Delhomme figured it was coming, when he threw early in the Panthers' win at New Orleans. He had a hunch he wouldn't have been able to let it fly, and upon coming home, made a decision.

He went to the practice field Monday with Vermillion and quarterbacks coach Mike McCoy and found out his arm wasn't ready.

"I warmed up and I felt fine warming up," Delhomme said. "It went through my mind it might hurt, but I've got to cut it loose. I was able to do that and it didn't feel too good. So I said, 'Screw it.

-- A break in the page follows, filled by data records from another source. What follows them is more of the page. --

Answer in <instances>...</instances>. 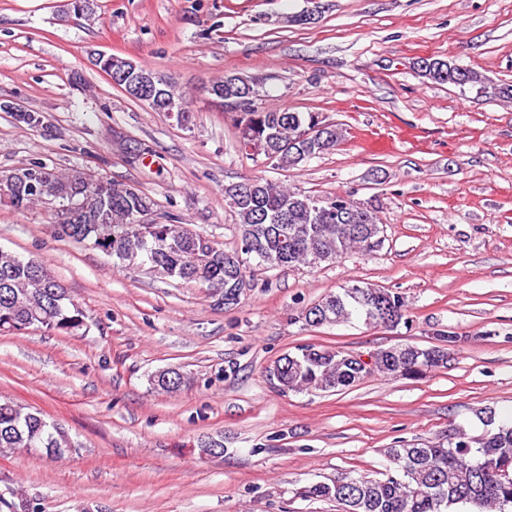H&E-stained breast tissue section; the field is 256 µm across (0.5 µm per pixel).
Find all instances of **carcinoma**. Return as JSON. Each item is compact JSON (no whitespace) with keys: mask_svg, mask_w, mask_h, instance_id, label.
<instances>
[{"mask_svg":"<svg viewBox=\"0 0 512 512\" xmlns=\"http://www.w3.org/2000/svg\"><path fill=\"white\" fill-rule=\"evenodd\" d=\"M421 76L433 83L470 86L485 90V78L476 70L450 59H422L417 62ZM214 96L244 98L256 83L238 75H226L209 83ZM162 97L188 110L183 93L170 81H161ZM313 112L264 109L238 113L240 143H261L274 155L271 165L294 168L336 149L345 137L336 124L318 138L304 133L313 124ZM79 171L51 170L45 196L23 191L7 200L17 210L43 202L66 204L82 196ZM112 205L100 222L90 217L83 224L53 227L54 234L77 243H90L129 266V254L137 253L148 270L160 279L195 282L224 294L226 306H233V282L238 275L251 276L250 257L259 265L294 267L333 262L352 250L370 253L382 245L381 227L375 211L366 213L359 224H351L336 210H315L317 197L286 189L263 177L247 179L224 187V197L238 221V240L230 249L182 224H159L155 236L141 238L133 232L132 214L151 201L143 193L133 195L129 186L108 179L103 185ZM37 258L25 259L0 248V334H21L35 327L60 336H83L89 331L86 310L70 298L68 291ZM385 295L390 322L371 315L376 294ZM405 300L397 293L366 283L339 289L301 311L299 319L309 327L348 321L352 316L368 326L393 327L405 319ZM448 347L432 350L402 343L398 351H377L376 364L362 370L345 351L306 345L308 353L286 354L276 360L279 385L287 391H336L354 385L373 373L417 378L443 367L448 348L457 336L444 337ZM191 383V375L169 373L154 376L156 389L174 394ZM483 432L471 436L462 428L429 445H394L384 449L390 468L382 478L349 474L332 483L307 487V498L333 500L343 512H509L512 508V421H496L490 408L476 413ZM33 449L61 457L74 448L61 424L47 420L40 412L10 400L0 399V451Z\"/></svg>","mask_w":512,"mask_h":512,"instance_id":"1","label":"carcinoma"}]
</instances>
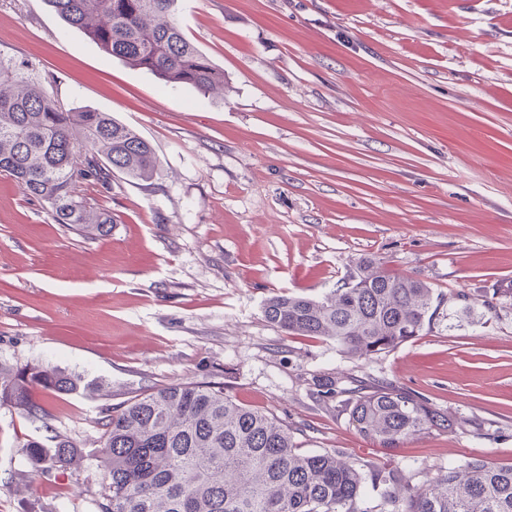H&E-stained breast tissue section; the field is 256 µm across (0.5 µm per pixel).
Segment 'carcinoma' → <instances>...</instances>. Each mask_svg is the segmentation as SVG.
<instances>
[{"instance_id": "carcinoma-1", "label": "carcinoma", "mask_w": 512, "mask_h": 512, "mask_svg": "<svg viewBox=\"0 0 512 512\" xmlns=\"http://www.w3.org/2000/svg\"><path fill=\"white\" fill-rule=\"evenodd\" d=\"M179 0H44L114 58L170 86L204 95L224 91V71L183 33ZM151 145L107 112L64 109L26 65L0 56V173L55 221L107 236L112 216L92 207L81 184L108 182L112 170L147 181L156 171ZM347 286L321 299L275 295L266 321L298 336L336 342L345 356L391 352L416 337L434 293L416 276L393 273L374 259L356 262ZM37 387L57 393L83 387L78 375L39 365L0 364V406L45 415ZM318 399L343 397L349 421L383 448L454 421L417 394L396 387H343L313 380ZM104 470L100 512H512V465L472 459L418 485L395 472L371 471L342 452H306L284 422L237 403L213 384L178 383L137 395L100 419ZM383 486L380 510L367 506V483Z\"/></svg>"}]
</instances>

I've got to know right now.'

"It grabbed me pretty good, like when I threw it to (Brad) Hoover (in Atlanta)."

He said no amount of rest was going to fix the damage, and Monday confirmed it. In previous years, the issue was tendinitis, such that he could warm up, throw and eventually push through. Not so much anymore, so he cut back on his offseason throwing to try and save his arm.

"There's a big difference between hurt and injured," he said. "I was hurting, but I wasn't injured. But then I injured it and it's not what it was."

Delhomme said he plans to travel with the team to road games and stay on the sidelines for home games. He's trying to stay as involved as possible, knowing there's a limit until next summer.

"I will be a part of this team," Delhomme said. "I will travel with this team, after I get my surgery. I will be on the field Sunday and I will be a cheerleader. I'm a Carolina Panther, I just can't put on the uniform."